There are many different costs and fees involved in buying a home. If a buyer is not careful, they can start to mount up. Therefore, intelligent prospective buyers will often ask for concessions from the person selling the home to keep down expenses.


Closing costs, in particular, can become overwhelming. They are rarely budgeted for when eager buyers scrape together their down payment. Rather than let a good buyer walk away from the table at the last minute, sellers might be willing to offer the concession of paying some or all of the most common fees involved in finalizing the sale.


Various Concessions


There is a large amount of paperwork involved in selling a home. In some cases, it might be cheaper for the seller to do it than the buyer, which will also generate goodwill.


Seller concessions might also include little perks around the house that won’t cost too much but can move the sale along with a great price. Replacing the old appliances or taking up the gross old carpeting and putting in wood flooring would be good examples.


Concession Restrictions


Concessions can sweeten the deal, but there are limits to the number of perks allowed concerning the type of mortgage the buyer is taking out. A conventional mortgage allows from 2% to 9% in seller concessions. A VA mortgage permits up to 4%. FHA and USDA loans allow up to 6% percent in seller concessions. 

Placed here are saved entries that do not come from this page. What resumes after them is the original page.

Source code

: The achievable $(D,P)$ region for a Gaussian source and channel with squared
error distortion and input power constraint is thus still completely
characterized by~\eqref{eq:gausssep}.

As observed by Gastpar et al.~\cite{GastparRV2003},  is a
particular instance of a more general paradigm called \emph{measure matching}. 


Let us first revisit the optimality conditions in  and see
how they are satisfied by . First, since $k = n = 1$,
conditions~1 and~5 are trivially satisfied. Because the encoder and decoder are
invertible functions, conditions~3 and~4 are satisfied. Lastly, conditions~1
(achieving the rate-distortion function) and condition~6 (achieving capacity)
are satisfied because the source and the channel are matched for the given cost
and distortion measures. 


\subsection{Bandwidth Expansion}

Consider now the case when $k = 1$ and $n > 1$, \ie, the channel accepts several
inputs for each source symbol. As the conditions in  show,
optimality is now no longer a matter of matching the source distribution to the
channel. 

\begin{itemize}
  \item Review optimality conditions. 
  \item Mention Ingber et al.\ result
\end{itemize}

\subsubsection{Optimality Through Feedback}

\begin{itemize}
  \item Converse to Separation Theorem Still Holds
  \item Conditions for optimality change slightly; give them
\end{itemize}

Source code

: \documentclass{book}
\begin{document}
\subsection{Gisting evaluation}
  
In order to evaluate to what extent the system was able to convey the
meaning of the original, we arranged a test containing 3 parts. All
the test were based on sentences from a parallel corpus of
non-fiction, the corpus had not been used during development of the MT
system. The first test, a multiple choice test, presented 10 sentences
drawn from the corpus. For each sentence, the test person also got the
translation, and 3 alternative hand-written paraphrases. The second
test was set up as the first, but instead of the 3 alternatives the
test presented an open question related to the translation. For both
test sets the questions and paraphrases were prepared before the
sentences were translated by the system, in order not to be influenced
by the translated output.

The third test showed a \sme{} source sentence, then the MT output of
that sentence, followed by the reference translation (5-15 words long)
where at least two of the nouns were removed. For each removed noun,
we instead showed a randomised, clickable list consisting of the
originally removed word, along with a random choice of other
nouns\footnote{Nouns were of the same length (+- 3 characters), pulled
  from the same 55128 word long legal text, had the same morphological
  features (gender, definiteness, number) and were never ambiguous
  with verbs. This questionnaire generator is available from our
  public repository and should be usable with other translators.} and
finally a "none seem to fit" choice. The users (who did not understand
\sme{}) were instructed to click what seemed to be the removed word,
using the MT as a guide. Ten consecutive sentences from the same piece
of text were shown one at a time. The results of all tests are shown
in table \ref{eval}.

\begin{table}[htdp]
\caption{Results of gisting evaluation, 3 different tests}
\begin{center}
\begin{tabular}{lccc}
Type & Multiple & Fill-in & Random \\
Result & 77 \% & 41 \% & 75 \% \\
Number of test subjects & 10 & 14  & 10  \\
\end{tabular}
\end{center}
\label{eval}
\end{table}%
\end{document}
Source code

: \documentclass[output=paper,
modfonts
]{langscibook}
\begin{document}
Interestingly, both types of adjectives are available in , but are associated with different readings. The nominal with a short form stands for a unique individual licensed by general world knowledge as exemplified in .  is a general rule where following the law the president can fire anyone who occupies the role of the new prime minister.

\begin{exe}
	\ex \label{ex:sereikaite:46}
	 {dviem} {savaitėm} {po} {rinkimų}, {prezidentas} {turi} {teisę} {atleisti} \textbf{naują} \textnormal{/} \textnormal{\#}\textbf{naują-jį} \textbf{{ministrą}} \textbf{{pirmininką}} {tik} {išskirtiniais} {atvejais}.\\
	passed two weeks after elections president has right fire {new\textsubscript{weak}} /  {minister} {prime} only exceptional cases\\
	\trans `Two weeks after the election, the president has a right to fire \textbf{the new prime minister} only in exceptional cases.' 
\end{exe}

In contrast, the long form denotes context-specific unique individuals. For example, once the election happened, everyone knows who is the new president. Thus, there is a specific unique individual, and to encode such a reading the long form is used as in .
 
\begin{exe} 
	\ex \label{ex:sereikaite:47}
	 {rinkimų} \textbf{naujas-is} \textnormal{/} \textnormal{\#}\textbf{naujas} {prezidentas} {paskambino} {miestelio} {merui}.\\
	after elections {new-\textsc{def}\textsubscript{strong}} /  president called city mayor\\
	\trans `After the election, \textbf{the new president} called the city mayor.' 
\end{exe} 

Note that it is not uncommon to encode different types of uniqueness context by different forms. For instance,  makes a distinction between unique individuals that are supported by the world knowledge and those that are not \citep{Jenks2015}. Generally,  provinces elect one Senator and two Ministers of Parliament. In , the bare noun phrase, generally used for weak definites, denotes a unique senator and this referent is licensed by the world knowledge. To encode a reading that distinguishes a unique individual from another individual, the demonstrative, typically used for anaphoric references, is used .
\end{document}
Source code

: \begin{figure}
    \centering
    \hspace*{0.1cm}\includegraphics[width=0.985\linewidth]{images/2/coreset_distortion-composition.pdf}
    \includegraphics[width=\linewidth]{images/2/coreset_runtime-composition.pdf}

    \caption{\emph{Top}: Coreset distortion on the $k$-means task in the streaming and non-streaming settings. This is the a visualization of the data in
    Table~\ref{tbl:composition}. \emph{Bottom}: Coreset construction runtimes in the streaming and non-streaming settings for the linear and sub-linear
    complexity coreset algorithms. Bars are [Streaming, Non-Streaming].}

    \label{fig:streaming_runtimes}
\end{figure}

These concessions mean the expenses are all being rolled into the mortgage. So the buyer does not need to pay in cash. Certain concessions will also add to the house’s value, making the final appraisal and sale a lot easier. 


Settlement Costs


The seller can pay any of the settlement costs for cash-poor buyers who have underestimated how much they needed to close the deal. They are not allowed to contribute to your down payment, and they will also not be allowed to pay for your mortgage application fees or credit check fees.


Adding It All Up


When you have moved far enough forward in the process to get pre-approval on a mortgage, you will have a good idea of who the lender is, how much you can borrow, and what the closing costs will be. Some realtors will ask for seller concessions in round figures, such as 6% of the closing cost and other fees.


However, it is essential to note that if you are living in a low-tax area and buying only a modest home, that would cause you to lose money in the long term. Why take 6% and therefore give up 6% of the mortgage to the seller when the fees are only 3%? It’s a case of buyer beware, knowing what things cost, and itemizing them rather than making blanket concession deals.


The Bottom Line


Seller concessions help grease the wheels of a house sale, but they are certainly not a gift. Be clear about all the title deeds required, fees and documents, and make the deal based on your closing costs.